● What to do
Present only the lines below starting at the one containing "pose: elev=355.9 azim=108.0" and ending at the one containing "Dot at: (296, 188)" as a Markdown table with the columns Number and Line, where Number is the row number. Skip any blank lines.

● Stored items from a collection

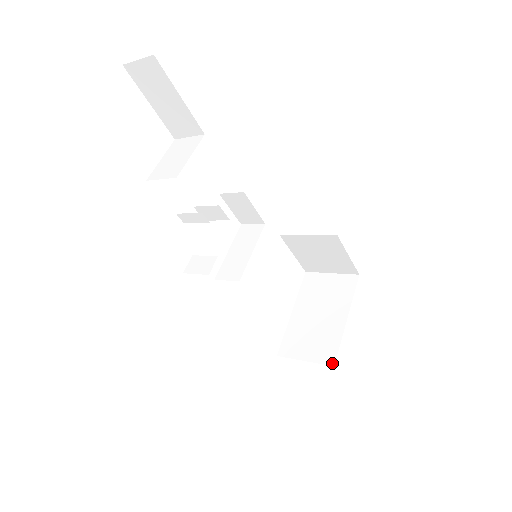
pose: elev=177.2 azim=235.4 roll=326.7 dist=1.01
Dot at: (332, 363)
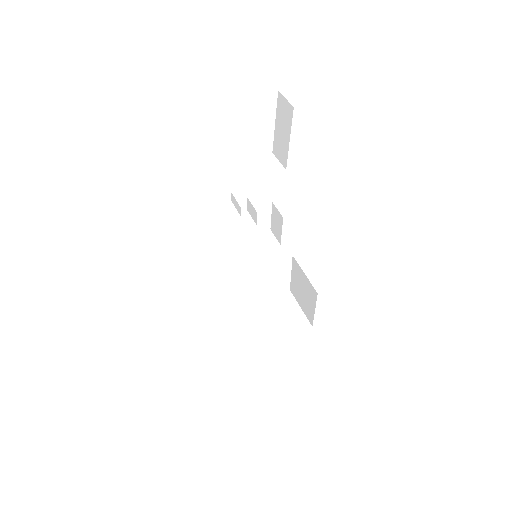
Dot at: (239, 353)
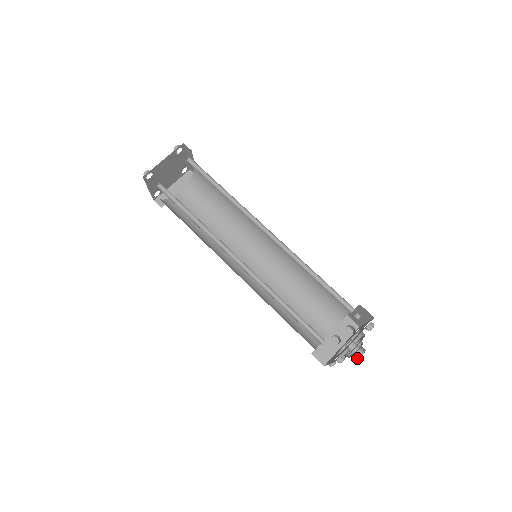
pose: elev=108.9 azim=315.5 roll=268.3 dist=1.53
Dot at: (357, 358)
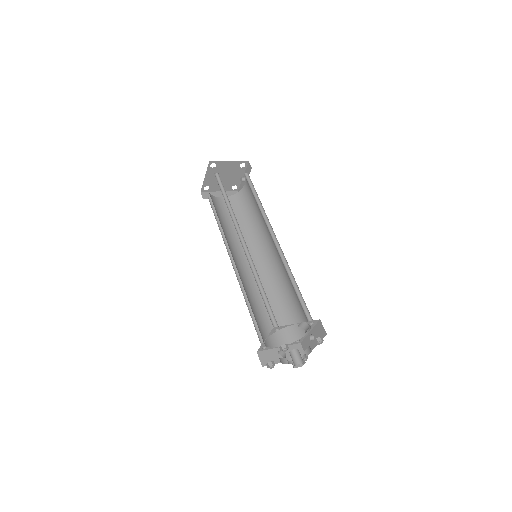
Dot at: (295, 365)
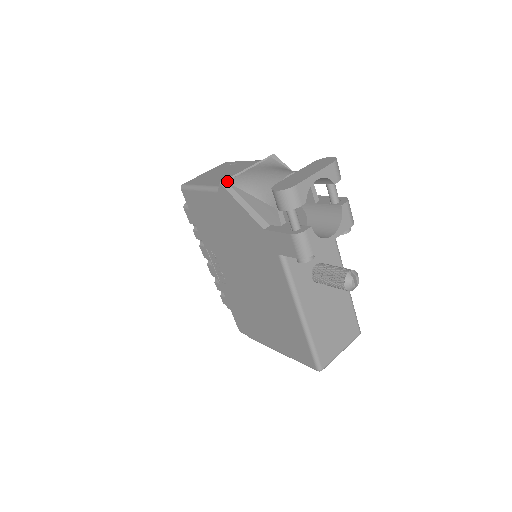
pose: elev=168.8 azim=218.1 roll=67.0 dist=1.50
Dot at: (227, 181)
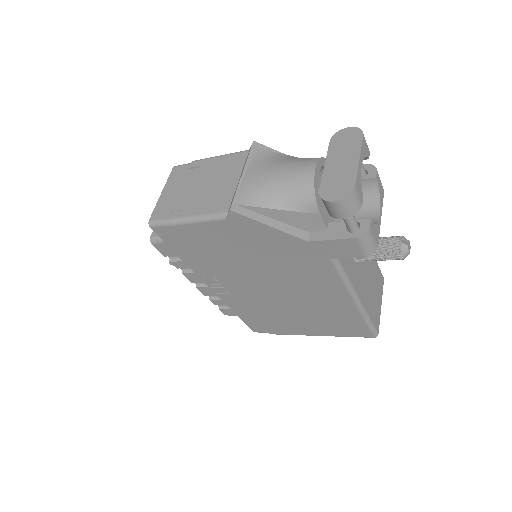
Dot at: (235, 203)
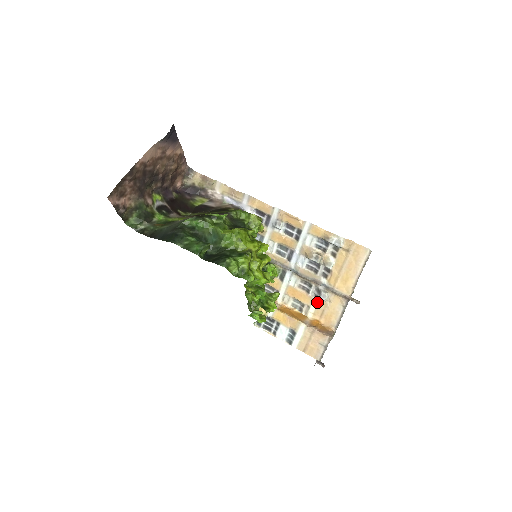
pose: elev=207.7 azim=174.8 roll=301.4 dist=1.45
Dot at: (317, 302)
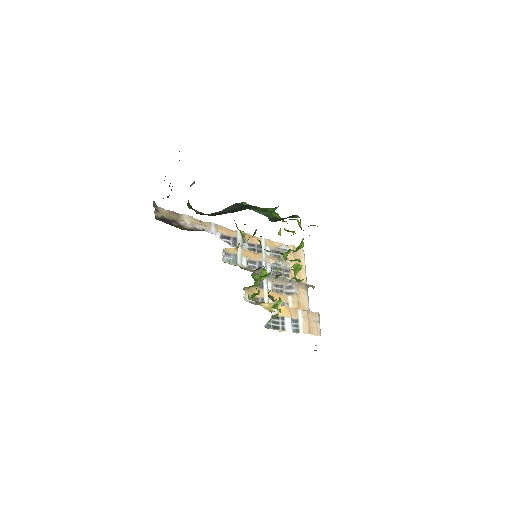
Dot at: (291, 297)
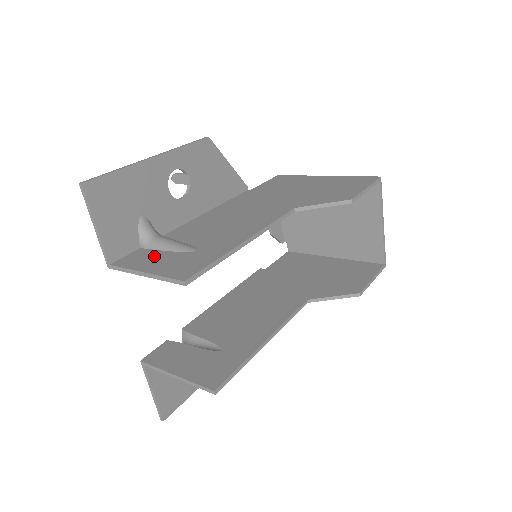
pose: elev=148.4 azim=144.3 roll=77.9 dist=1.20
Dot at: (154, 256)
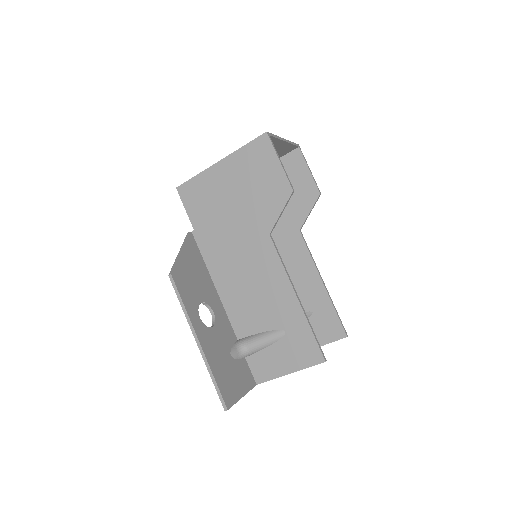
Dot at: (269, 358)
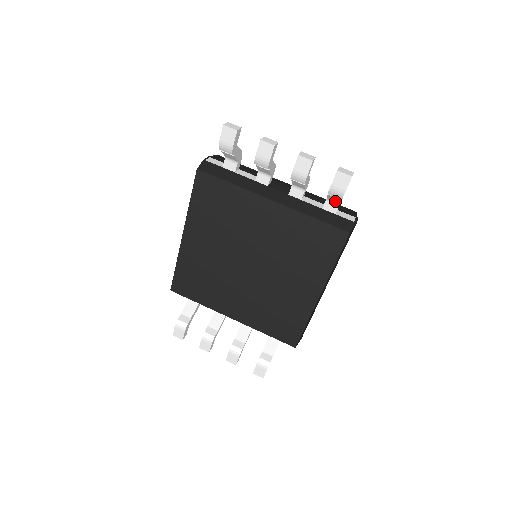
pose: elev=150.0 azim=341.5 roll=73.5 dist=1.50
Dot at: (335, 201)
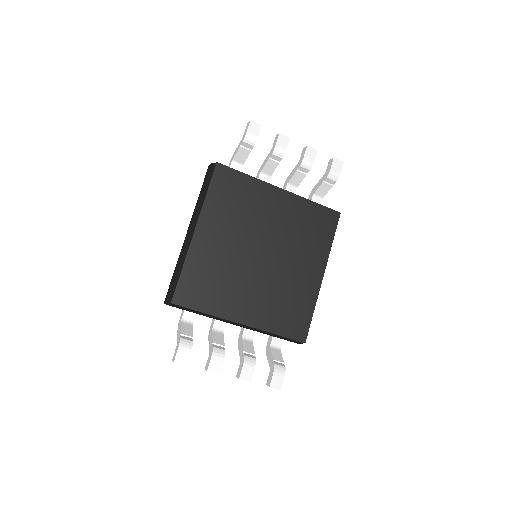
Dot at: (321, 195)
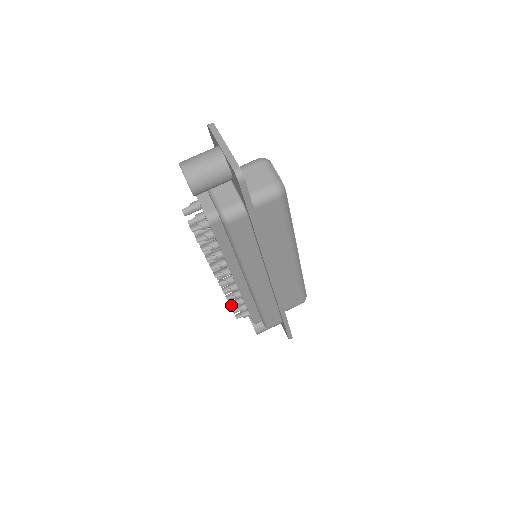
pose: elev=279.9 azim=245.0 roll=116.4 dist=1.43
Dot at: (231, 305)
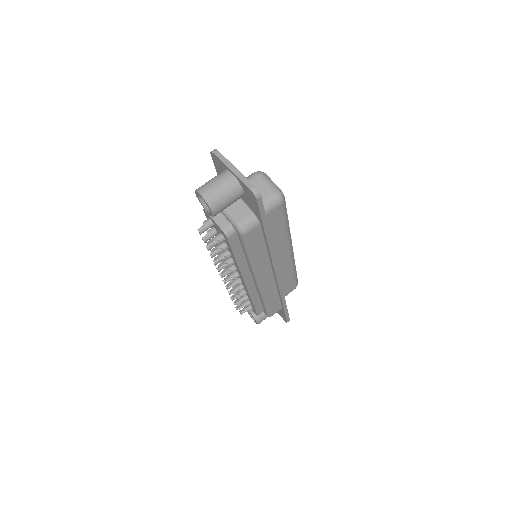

---

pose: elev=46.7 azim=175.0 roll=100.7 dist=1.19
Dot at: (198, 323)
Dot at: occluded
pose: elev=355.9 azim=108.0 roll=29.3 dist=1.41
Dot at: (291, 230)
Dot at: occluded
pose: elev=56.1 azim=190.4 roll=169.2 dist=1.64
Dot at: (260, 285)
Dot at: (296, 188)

---

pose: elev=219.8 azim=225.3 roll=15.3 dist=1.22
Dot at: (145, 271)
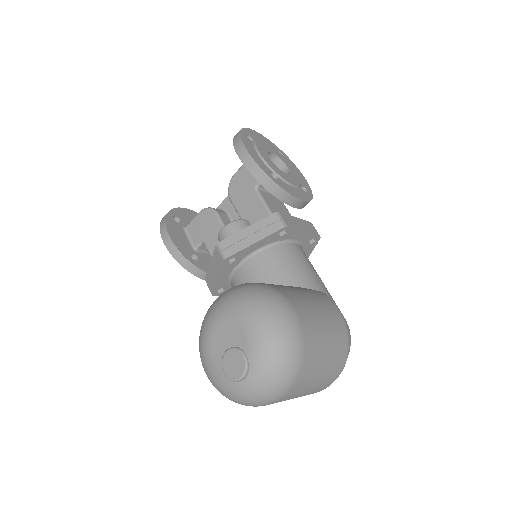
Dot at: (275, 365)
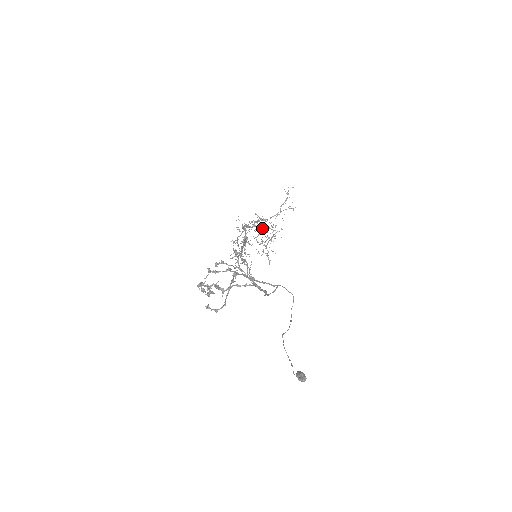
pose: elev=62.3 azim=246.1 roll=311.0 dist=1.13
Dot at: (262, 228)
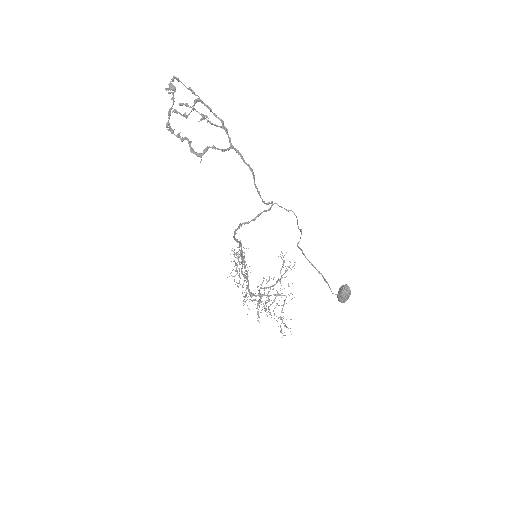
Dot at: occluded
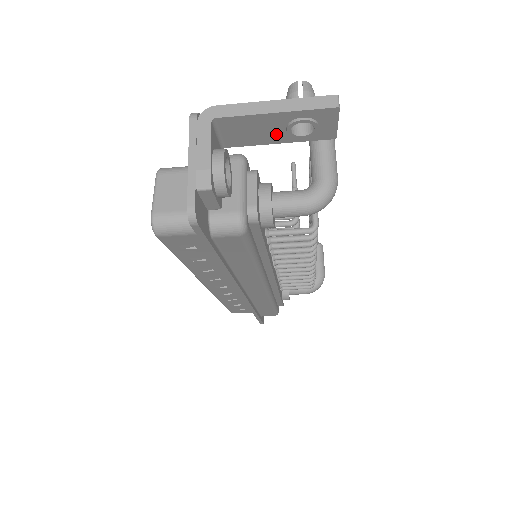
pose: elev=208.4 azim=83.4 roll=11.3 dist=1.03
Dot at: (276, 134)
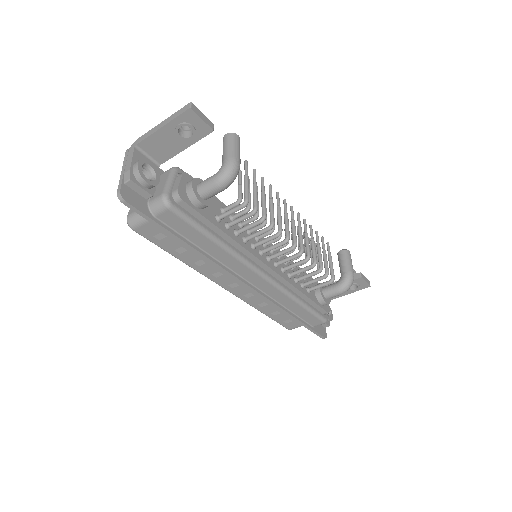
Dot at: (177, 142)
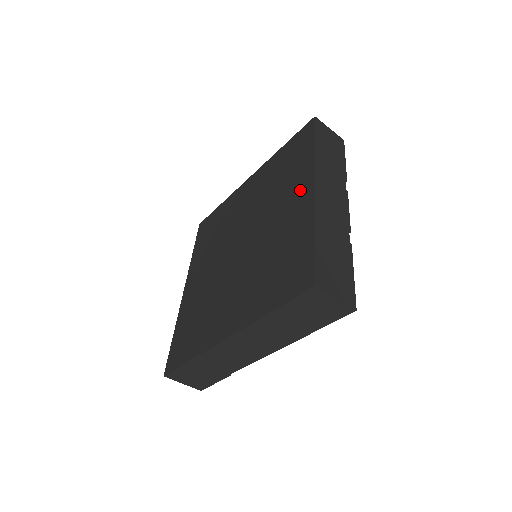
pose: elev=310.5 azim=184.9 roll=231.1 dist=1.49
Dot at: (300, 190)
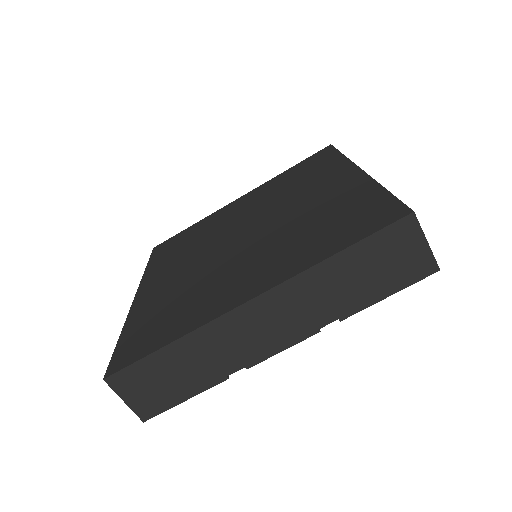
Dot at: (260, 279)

● Answer to the exercise
| Number | Line |
|---|---|
| 1 | pose: elev=355.9 azim=108.0 roll=29.3 dist=1.41 |
| 2 | Dot at: (291, 230) |
| 3 | Dot at: occluded |
| 4 | pose: elev=56.1 azim=190.4 roll=169.2 dist=1.64 |
| 5 | Dot at: (260, 285) |
| 6 | Dot at: (296, 188) |